|Cho, Yong Jin - University Of Missouri|
|Sudduth, Kenneth - Ken|
|Chung, Sun-ok - Chungnam National University|
Submitted to: Biosystems Engineering
Publication Type: Peer Reviewed Journal
Publication Acceptance Date: 7/3/2016
Publication Date: 11/29/2016
Citation: Cho, Y., Sudduth, K.A., Chung, S. 2016. Soil physical property estimation from soil strength and apparent electrical conductivity sensor data. Biosystems Engineering. 152:68-78. doi: 10.1016/j.biosystemseng.2016.07.003.
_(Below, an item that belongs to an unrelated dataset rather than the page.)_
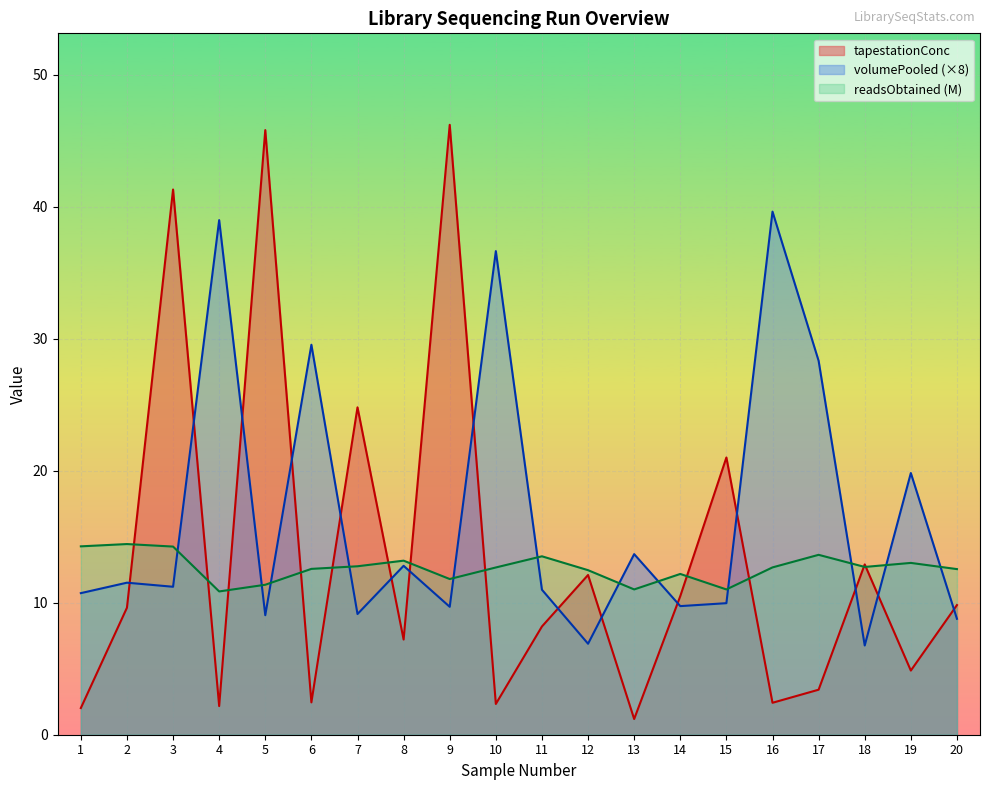

What value does the tapestationConc series have at 13?

1.2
Interpretive Summary: Quantification of soil physical properties such as bulk density, water content, and texture fractions is traditionally accomplished by collection of soil samples in the field and subsequent laboratory analysis. This process is inefficient and may be impractical when measurements are needed at many locations across a field or landscape, for example to develop precision agriculture management plans, to quantify spatial variability in soil quality, or to drive spatially-explicit process-based models. Mobile proximal sensors that can collect spatially dense data could be a potential solution to this problem. The purpose of this research was to examine the use of data from soil electrical conductivity (ECa) and soil strength sensors to estimate bulk density, soil water content, and soil clay fraction. Data used included two different ECa measurements and two different soil strength measurements for three field sites in central Missouri. Using correlation and regression analysis, we found that soil clay at discrete soil depths was well-estimated by combinations of the two ECa variables, depending on the depth in question. Sensor-based soil water content estimates were of variable accuracy. Bulk density estimates were not good unless laboratory-measured water content was included as an explanatory variable along with sensor data. Fusion of data from ECa and soil strength sensors showed potential for estimating soil physical properties, but inclusion of a soil water content sensor would be required for better results. These results will benefit researchers and practitioners interested in applying sensors to improve the efficiency of quantifying spatially-variable soil physical properties.
Technical Abstract: Quantification of soil physical properties through soil sampling and laboratory analyses is time-, cost-, and labor-consuming, making it difficult to obtain the spatially-dense data required for precision agriculture. Proximal soil sensing is an attractive alternative, but many currently available sensors do not respond to a single soil property. For example, soil strength and apparent electrical conductivity (ECa) sensor measurements are significantly affected by soil texture, bulk density (BD), and water content (WC). The objective of this study was to explore the potential for estimating soil texture, BD, and WC using combinations of sensor-based soil strength and ECa data obtained from sites with varying soil physical properties. Data collected from three research sites in Missouri included on-the-go horizontal soil strength at five depths up to 0.5 m on a 0.1-m interval, cone index measurements at the same depths, ECa measured by a Veris 3100, and depth-dependent, laboratory-determined soil properties. Accuracy of all-depth regression models for WC estimation was low (R2 = 0.01–0.48), with better results when using combining soil strength and ECa data, when including depth as a variable, and when using quadratic instead of linear models. Best BD estimation models (R2 = 0.14–0.53) for a single depth generally included ECa, but soil strength was only included in less than 25 percent of the models. BD estimates were improved considerably by adding lab-measured WC to the model (R2 = 0.57–0.83), suggesting the need for a WC sensor. Soil clay texture fraction was well-estimated at most measurement depths by ECa (R2 = 0.70–0.81). This study showed the potential of fusing data from multiple mobile proximal sensors to estimate important soil physical properties.